■ What you will do
Reproduce every line of text in the data below without changing a character, and leave the pictures out of your answer.

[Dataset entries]
======
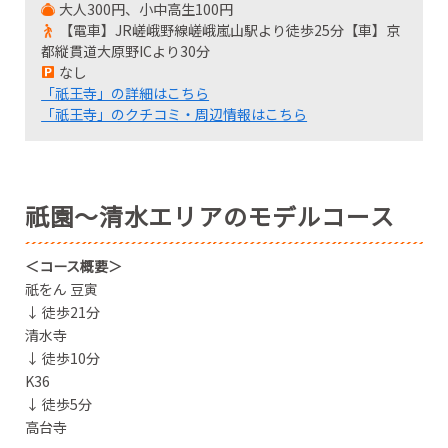
大人300円、小中高生100円
【電車】JR嵯峨野線嵯峨嵐山駅より徒歩25分【車】京
都縦貫道大原野ICより30分
なし
「祇王寺」の詳細はこちら
「祇王寺」のクチコミ・周辺情報はこちら
祇園～清水エリアのモデルコース
＜コース概要＞
祇をん 豆寅
↓ 徒歩21分
清水寺
↓ 徒歩10分
K36
↓ 徒歩5分
高台寺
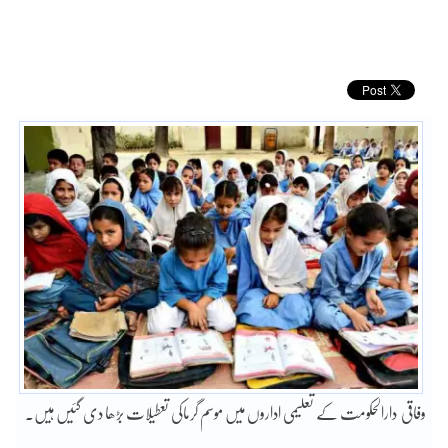
وفاقی دارالحکومت کے تعلیمی اداروں میں موسم گرماکی تعطیلات بڑھا دی گئیں ہیں۔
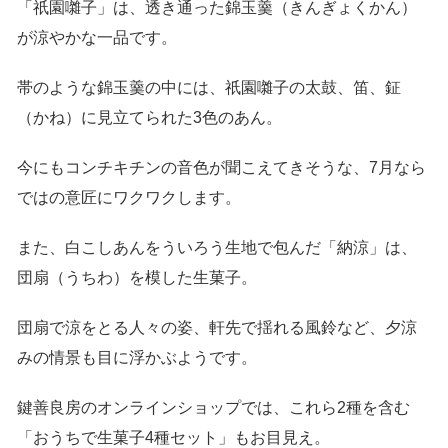
「祇園囃子」は、透き通った錦玉羹（きんぎょくかん）
が涼やかな一品です。
帯のような錦玉羹の中には、祇園囃子の太鼓、笛、鉦
（かね）に見立てられた3色のあん。
今にもコンチキチンの音色が聞こえてきそうな、7月なら
ではの意匠にワクワクします。
また、白こしあんをういろう生地で包んだ「納涼」は、
団扇（うちわ）を模した生菓子。
団扇で涼をとる人々の姿、軒先で揺れる風鈴など、夕涼
みの情景も目に浮かぶようです。
鍵善良房のオンラインショップでは、これら2種を含む
「おうちで生菓子4種セット」もお目見え。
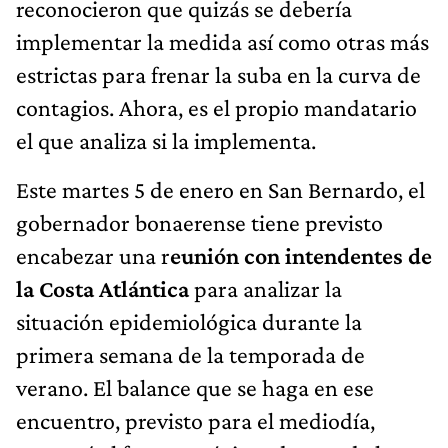
reconocieron que quizás se debería
implementar la medida así como otras más
estrictas para frenar la suba en la curva de
contagios. Ahora, es el propio mandatario
el que analiza si la implementa.
Este martes 5 de enero en San Bernardo, el
gobernador bonaerense tiene previsto
encabezar una r
eunión con intendentes de
la Costa Atlántica
para analizar la
situación epidemiológica durante la
primera semana de la temporada de
verano. El balance que se haga en ese
encuentro, previsto para el mediodía,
======
■ Written response
大人300円、小中高生100円
【電車】JR嵯峨野線嵯峨嵐山駅より徒歩25分【車】京
都縦貫道大原野ICより30分
なし
「祇王寺」の詳細はこちら
「祇王寺」のクチコミ・周辺情報はこちら
祇園～清水エリアのモデルコース
＜コース概要＞
祇をん 豆寅
↓ 徒歩21分
清水寺
↓ 徒歩10分
K36
↓ 徒歩5分
高台寺
وفاقی دارالحکومت کے تعلیمی اداروں میں موسم گرماکی تعطیلات بڑھا دی گئیں ہیں۔
「祇園囃子」は、透き通った錦玉羹（きんぎょくかん）
が涼やかな一品です。
帯のような錦玉羹の中には、祇園囃子の太鼓、笛、鉦
（かね）に見立てられた3色のあん。
今にもコンチキチンの音色が聞こえてきそうな、7月なら
ではの意匠にワクワクします。
また、白こしあんをういろう生地で包んだ「納涼」は、
団扇（うちわ）を模した生菓子。
団扇で涼をとる人々の姿、軒先で揺れる風鈴など、夕涼
みの情景も目に浮かぶようです。
鍵善良房のオンラインショップでは、これら2種を含む
「おうちで生菓子4種セット」もお目見え。
reconocieron que quizás se debería
implementar la medida así como otras más
estrictas para frenar la suba en la curva de
contagios. Ahora, es el propio mandatario
el que analiza si la implementa.
Este martes 5 de enero en San Bernardo, el
gobernador bonaerense tiene previsto
encabezar una r
eunión con intendentes de
la Costa Atlántica
para analizar la
situación epidemiológica durante la
primera semana de la temporada de
verano. El balance que se haga en ese
encuentro, previsto para el mediodía,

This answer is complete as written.